Start of Data shown

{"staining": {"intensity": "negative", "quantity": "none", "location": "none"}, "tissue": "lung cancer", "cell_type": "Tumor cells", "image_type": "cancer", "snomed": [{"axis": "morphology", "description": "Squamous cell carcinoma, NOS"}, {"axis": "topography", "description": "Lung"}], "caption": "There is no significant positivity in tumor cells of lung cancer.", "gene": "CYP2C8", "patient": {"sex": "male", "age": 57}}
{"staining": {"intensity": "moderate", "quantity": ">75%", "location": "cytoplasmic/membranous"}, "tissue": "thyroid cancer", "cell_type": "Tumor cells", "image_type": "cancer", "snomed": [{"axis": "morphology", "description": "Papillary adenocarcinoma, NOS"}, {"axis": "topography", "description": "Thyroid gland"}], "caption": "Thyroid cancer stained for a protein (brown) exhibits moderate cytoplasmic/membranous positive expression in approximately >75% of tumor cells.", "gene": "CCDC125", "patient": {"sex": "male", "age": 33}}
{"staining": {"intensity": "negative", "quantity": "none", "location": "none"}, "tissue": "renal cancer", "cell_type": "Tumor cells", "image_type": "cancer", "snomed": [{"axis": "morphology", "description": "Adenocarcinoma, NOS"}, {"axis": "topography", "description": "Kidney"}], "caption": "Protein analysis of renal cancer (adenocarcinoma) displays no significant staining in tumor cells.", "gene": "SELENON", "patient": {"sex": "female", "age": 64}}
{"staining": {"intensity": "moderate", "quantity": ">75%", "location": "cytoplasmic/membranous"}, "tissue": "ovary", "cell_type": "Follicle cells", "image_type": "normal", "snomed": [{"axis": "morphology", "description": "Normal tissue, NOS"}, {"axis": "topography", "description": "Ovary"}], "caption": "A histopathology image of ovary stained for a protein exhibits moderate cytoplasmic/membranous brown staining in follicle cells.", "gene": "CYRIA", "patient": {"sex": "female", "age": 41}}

End of Data shown

Task directions: All of the material above is to be retyped word for word.

Solution:
{"staining": {"intensity": "negative", "quantity": "none", "location": "none"}, "tissue": "lung cancer", "cell_type": "Tumor cells", "image_type": "cancer", "snomed": [{"axis": "morphology", "description": "Squamous cell carcinoma, NOS"}, {"axis": "topography", "description": "Lung"}], "caption": "There is no significant positivity in tumor cells of lung cancer.", "gene": "CYP2C8", "patient": {"sex": "male", "age": 57}}
{"staining": {"intensity": "moderate", "quantity": ">75%", "location": "cytoplasmic/membranous"}, "tissue": "thyroid cancer", "cell_type": "Tumor cells", "image_type": "cancer", "snomed": [{"axis": "morphology", "description": "Papillary adenocarcinoma, NOS"}, {"axis": "topography", "description": "Thyroid gland"}], "caption": "Thyroid cancer stained for a protein (brown) exhibits moderate cytoplasmic/membranous positive expression in approximately >75% of tumor cells.", "gene": "CCDC125", "patient": {"sex": "male", "age": 33}}
{"staining": {"intensity": "negative", "quantity": "none", "location": "none"}, "tissue": "renal cancer", "cell_type": "Tumor cells", "image_type": "cancer", "snomed": [{"axis": "morphology", "description": "Adenocarcinoma, NOS"}, {"axis": "topography", "description": "Kidney"}], "caption": "Protein analysis of renal cancer (adenocarcinoma) displays no significant staining in tumor cells.", "gene": "SELENON", "patient": {"sex": "female", "age": 64}}
{"staining": {"intensity": "moderate", "quantity": ">75%", "location": "cytoplasmic/membranous"}, "tissue": "ovary", "cell_type": "Follicle cells", "image_type": "normal", "snomed": [{"axis": "morphology", "description": "Normal tissue, NOS"}, {"axis": "topography", "description": "Ovary"}], "caption": "A histopathology image of ovary stained for a protein exhibits moderate cytoplasmic/membranous brown staining in follicle cells.", "gene": "CYRIA", "patient": {"sex": "female", "age": 41}}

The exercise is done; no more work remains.